Saved data entries:
○ ○ ○

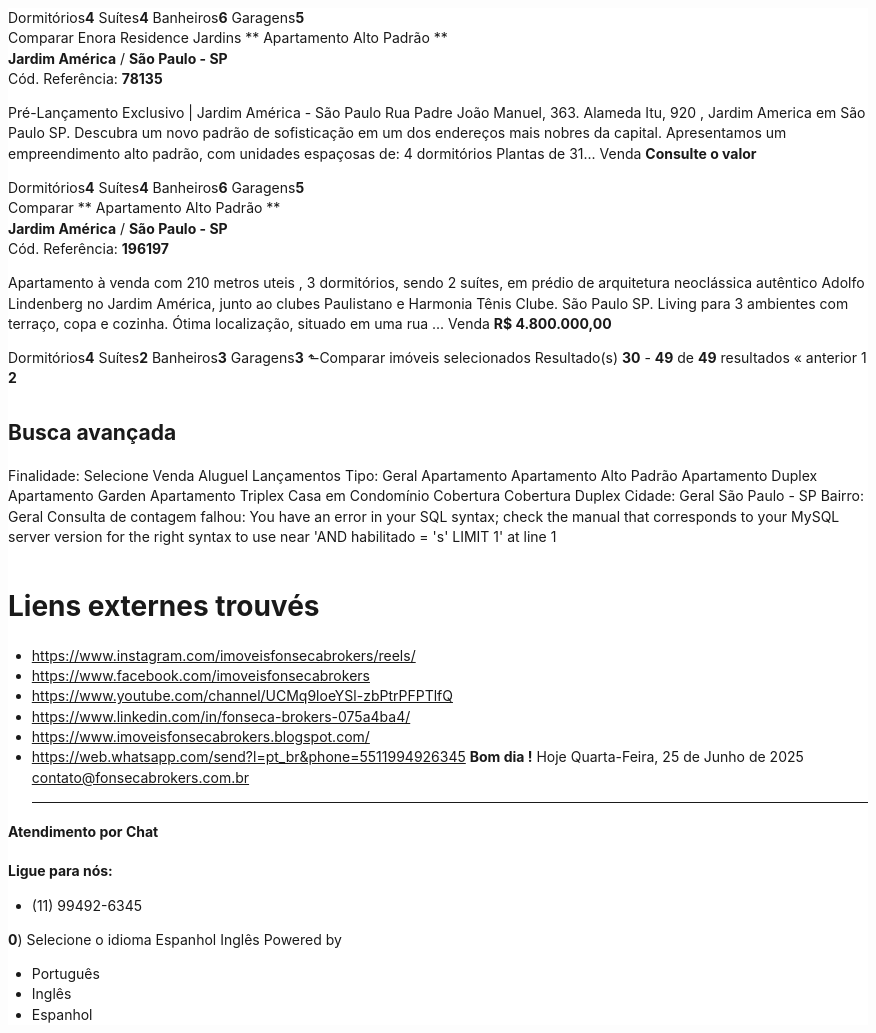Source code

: Dormitórios**4** Suítes**4** Banheiros**6** Garagens**5**     
Comparar
Enora Residence Jardins      ** Apartamento Alto Padrão  **  
**Jardim América** / **São Paulo - SP**  
Cód. Referência: **78135**  

Pré-Lançamento Exclusivo | Jardim América - São Paulo Rua Padre João Manuel, 363. Alameda Itu, 920 , Jardim America em São Paulo SP. Descubra um novo padrão de sofisticação em um dos endereços mais nobres da capital. Apresentamos um empreendimento alto padrão, com unidades espaçosas de: 4 dormitórios Plantas de 31...      Venda **Consulte o valor**   

Dormitórios**4** Suítes**4** Banheiros**6** Garagens**5**     
Comparar      ** Apartamento Alto Padrão  **  
**Jardim América** / **São Paulo - SP**  
Cód. Referência: **196197**  

Apartamento à venda com 210 metros uteis , 3 dormitórios, sendo 2 suítes, em prédio de arquitetura neoclássica autêntico Adolfo Lindenberg no Jardim América, junto ao clubes Paulistano e Harmonia Tênis Clube. São Paulo SP. Living para 3 ambientes com terraço, copa e cozinha. Ótima localização, situado em uma rua ...      Venda **R$ 4.800.000,00**   

Dormitórios**4** Suítes**2** Banheiros**3** Garagens**3**
⬑Comparar imóveis selecionados
Resultado(s) **30** - **49** de **49** resultados     « anterior     1     **2**
## Busca avançada
Finalidade: Selecione Venda Aluguel Lançamentos Tipo: Geral Apartamento Apartamento Alto Padrão Apartamento Duplex Apartamento Garden Apartamento Triplex Casa em Condomínio Cobertura Cobertura Duplex
Cidade: Geral São Paulo - SP
Bairro: Geral
Consulta de contagem falhou: You have an error in your SQL syntax; check the manual that corresponds to your MySQL server version for the right syntax to use near 'AND habilitado = 's' LIMIT 1' at line 1


# Liens externes trouvés
- https://www.instagram.com/imoveisfonsecabrokers/reels/
- https://www.facebook.com/imoveisfonsecabrokers
- https://www.youtube.com/channel/UCMq9loeYSl-zbPtrPFPTlfQ
- https://www.linkedin.com/in/fonseca-brokers-075a4ba4/
- https://www.imoveisfonsecabrokers.blogspot.com/
- https://web.whatsapp.com/send?l=pt_br&phone=5511994926345
**Bom dia !** Hoje Quarta-Feira, 25 de Junho de 2025
contato@fonsecabrokers.com.br
  *   *   *   *   * 

#### Atendimento por Chat
**Ligue para nós:**
  * (11) 99492-6345


**0**)
Selecione o idioma Espanhol Inglês
Powered by 
  * Português
  * Inglês
  * Espanhol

○ ○ ○

Job item :: Without the pictures, please output every record exactly.

Reply to the exercise ::
Source code

: Dormitórios**4** Suítes**4** Banheiros**6** Garagens**5**     
Comparar
Enora Residence Jardins      ** Apartamento Alto Padrão  **  
**Jardim América** / **São Paulo - SP**  
Cód. Referência: **78135**  

Pré-Lançamento Exclusivo | Jardim América - São Paulo Rua Padre João Manuel, 363. Alameda Itu, 920 , Jardim America em São Paulo SP. Descubra um novo padrão de sofisticação em um dos endereços mais nobres da capital. Apresentamos um empreendimento alto padrão, com unidades espaçosas de: 4 dormitórios Plantas de 31...      Venda **Consulte o valor**   

Dormitórios**4** Suítes**4** Banheiros**6** Garagens**5**     
Comparar      ** Apartamento Alto Padrão  **  
**Jardim América** / **São Paulo - SP**  
Cód. Referência: **196197**  

Apartamento à venda com 210 metros uteis , 3 dormitórios, sendo 2 suítes, em prédio de arquitetura neoclássica autêntico Adolfo Lindenberg no Jardim América, junto ao clubes Paulistano e Harmonia Tênis Clube. São Paulo SP. Living para 3 ambientes com terraço, copa e cozinha. Ótima localização, situado em uma rua ...      Venda **R$ 4.800.000,00**   

Dormitórios**4** Suítes**2** Banheiros**3** Garagens**3**
⬑Comparar imóveis selecionados
Resultado(s) **30** - **49** de **49** resultados     « anterior     1     **2**
## Busca avançada
Finalidade: Selecione Venda Aluguel Lançamentos Tipo: Geral Apartamento Apartamento Alto Padrão Apartamento Duplex Apartamento Garden Apartamento Triplex Casa em Condomínio Cobertura Cobertura Duplex
Cidade: Geral São Paulo - SP
Bairro: Geral
Consulta de contagem falhou: You have an error in your SQL syntax; check the manual that corresponds to your MySQL server version for the right syntax to use near 'AND habilitado = 's' LIMIT 1' at line 1


# Liens externes trouvés
- https://www.instagram.com/imoveisfonsecabrokers/reels/
- https://www.facebook.com/imoveisfonsecabrokers
- https://www.youtube.com/channel/UCMq9loeYSl-zbPtrPFPTlfQ
- https://www.linkedin.com/in/fonseca-brokers-075a4ba4/
- https://www.imoveisfonsecabrokers.blogspot.com/
- https://web.whatsapp.com/send?l=pt_br&phone=5511994926345
**Bom dia !** Hoje Quarta-Feira, 25 de Junho de 2025
contato@fonsecabrokers.com.br
  *   *   *   *   * 

#### Atendimento por Chat
**Ligue para nós:**
  * (11) 99492-6345


**0**)
Selecione o idioma Espanhol Inglês
Powered by 
  * Português
  * Inglês
  * Espanhol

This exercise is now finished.